- **Study material**
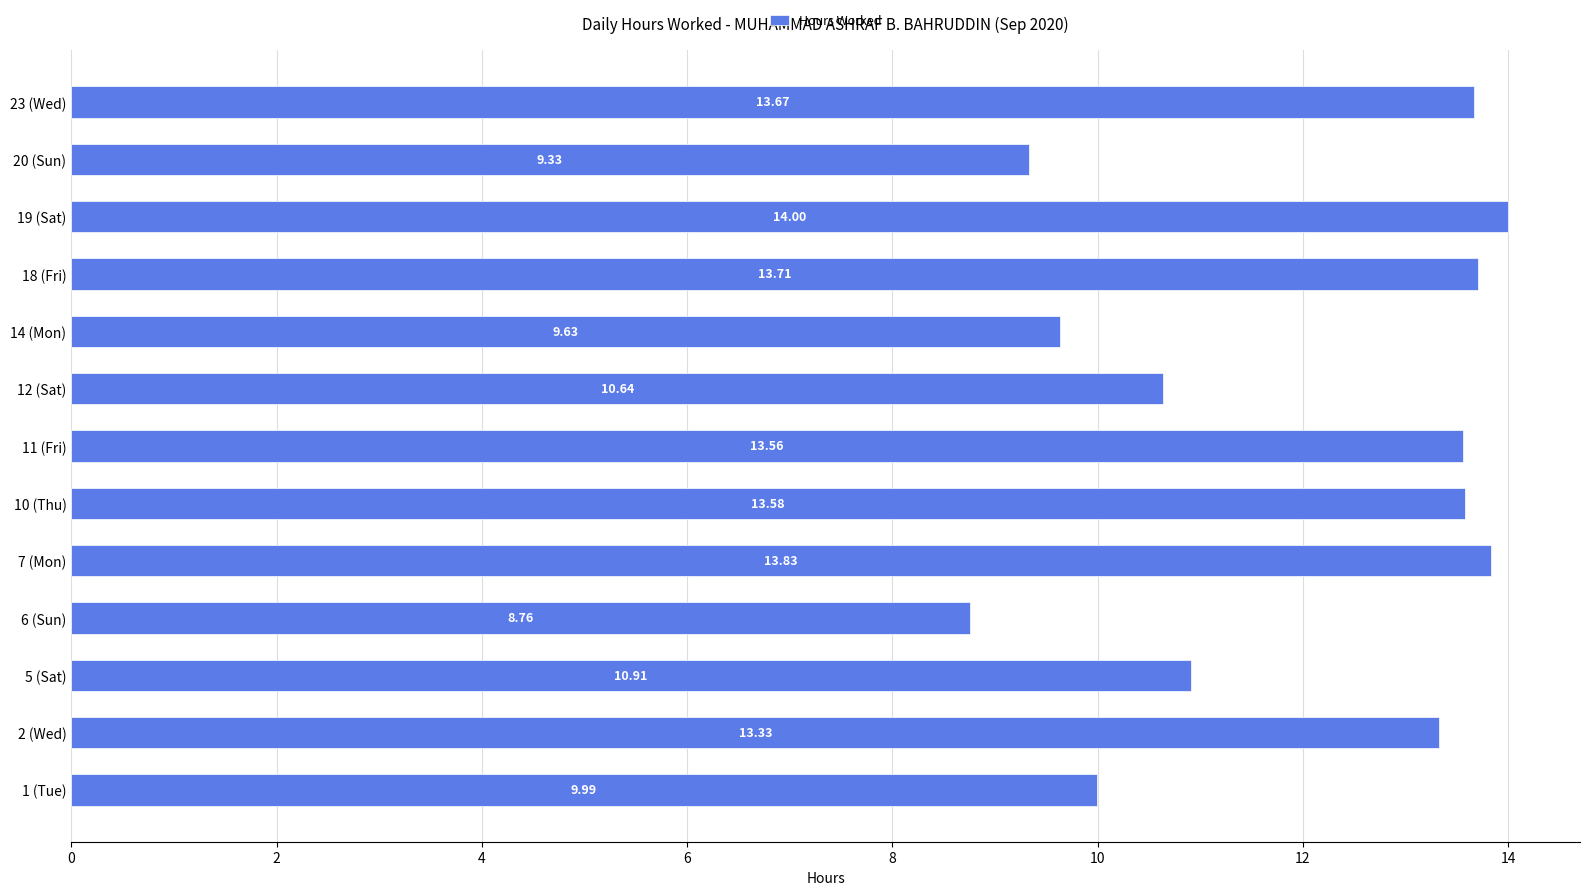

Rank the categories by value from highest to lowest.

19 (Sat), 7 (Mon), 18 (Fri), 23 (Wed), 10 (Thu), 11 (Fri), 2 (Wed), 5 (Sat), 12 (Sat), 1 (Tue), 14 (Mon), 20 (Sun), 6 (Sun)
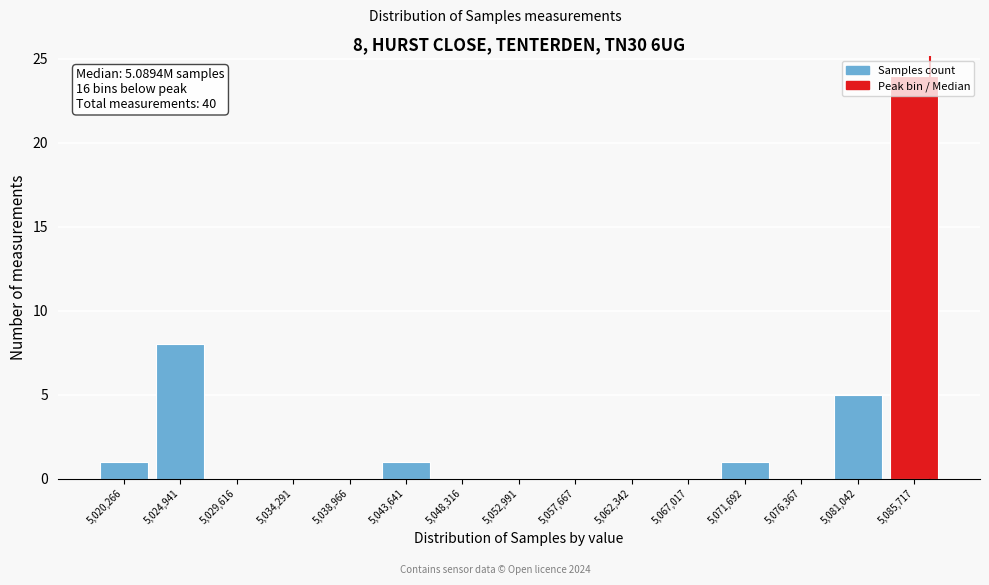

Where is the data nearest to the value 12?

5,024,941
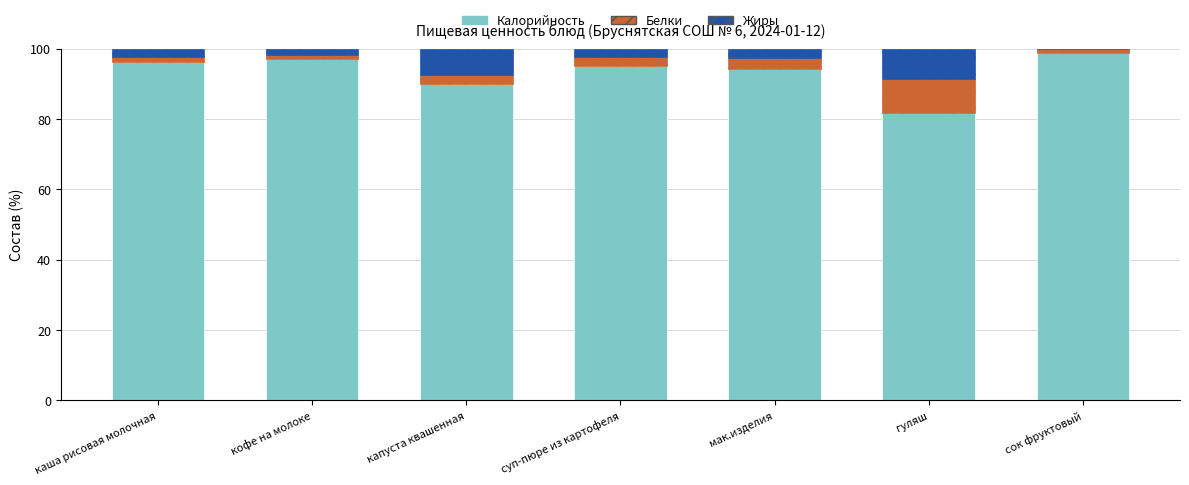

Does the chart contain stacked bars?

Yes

---

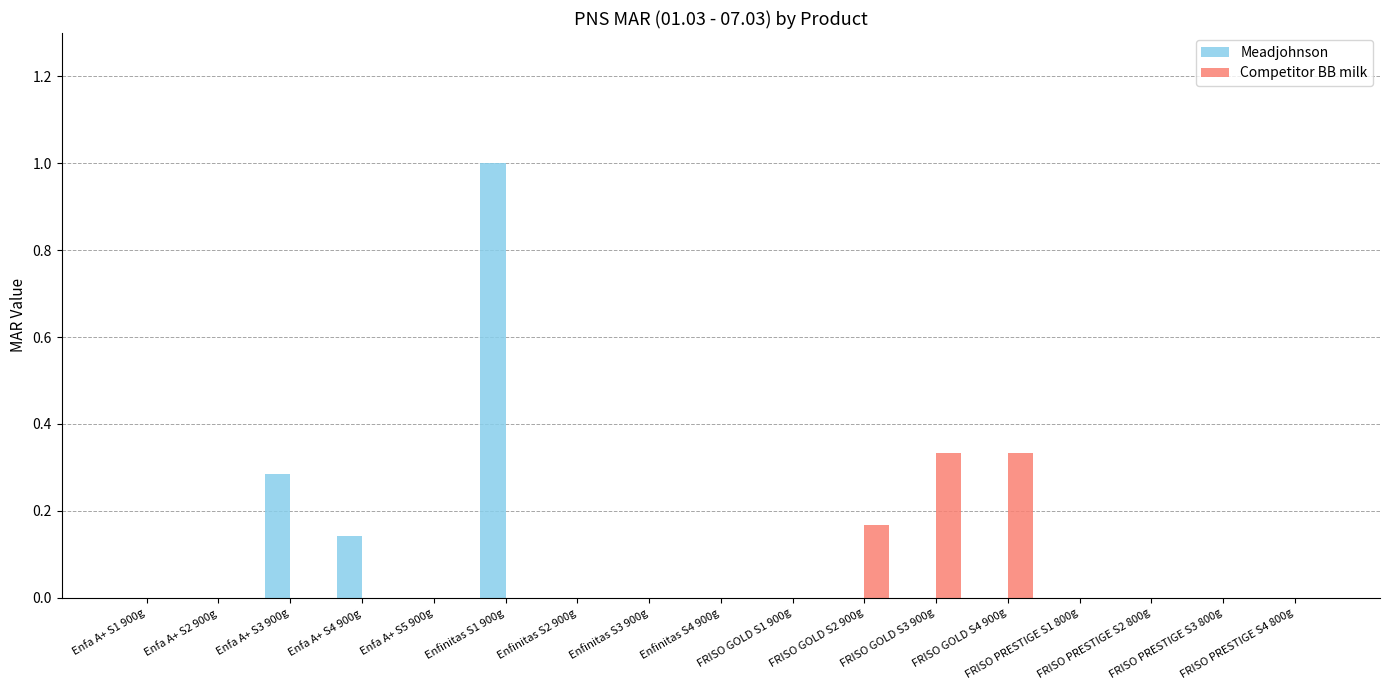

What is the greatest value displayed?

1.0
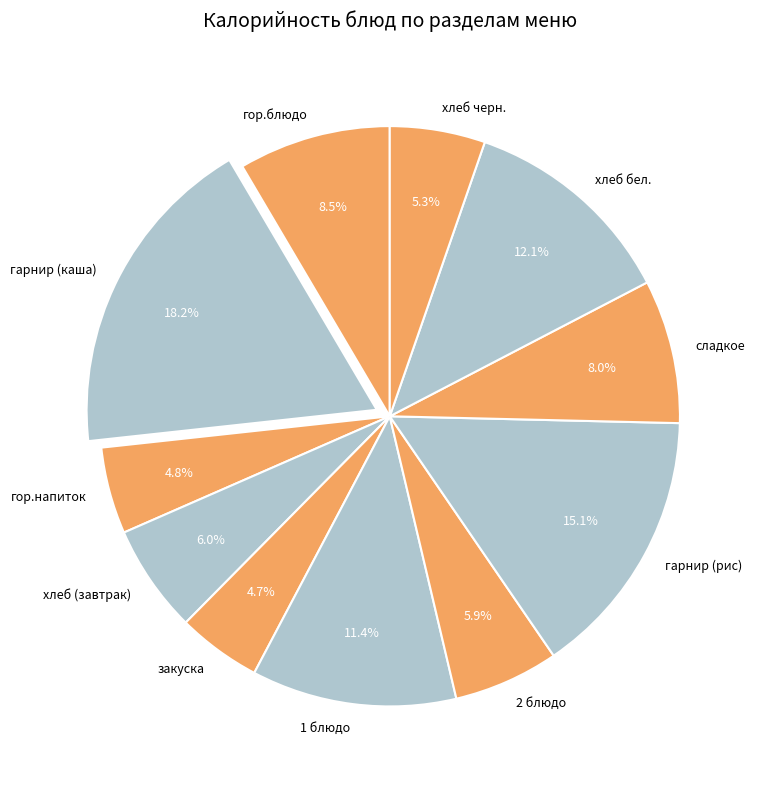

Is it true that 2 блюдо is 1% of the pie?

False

---

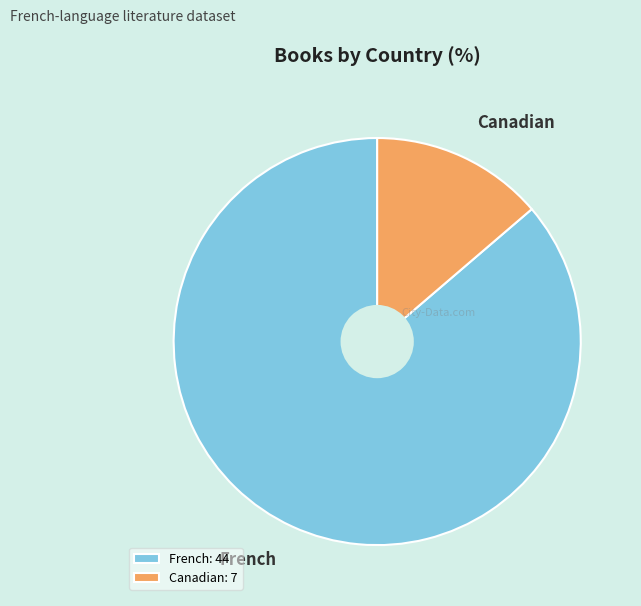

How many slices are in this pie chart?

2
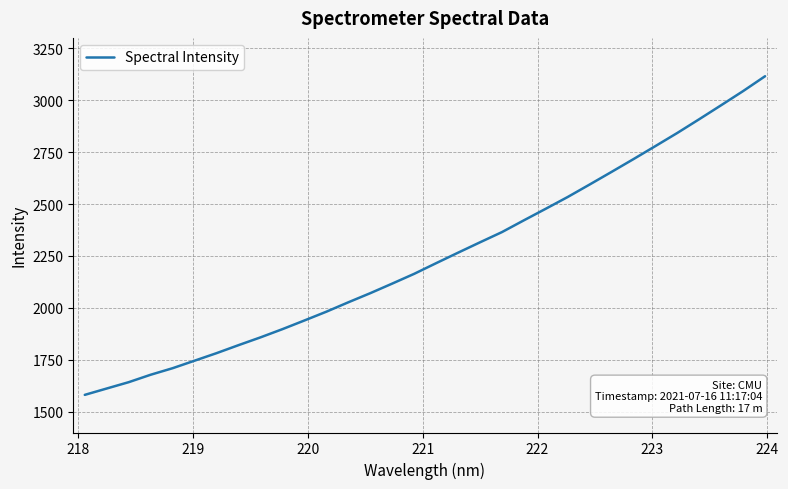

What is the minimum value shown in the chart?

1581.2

- **What you should do**
Recast the part of the rows that opens with the line containing "What is the greatest value displayed?" and closes with the line containing "Is it true that 2 блюдо is 1% of the pie?" as a JSON list of strings, one string per line, with both of those lines included. Leave out blank lines and the picture lines.

- **Expected answer**
[
  "What is the greatest value displayed?",
  "1.0",
  "Is it true that 2 блюдо is 1% of the pie?"
]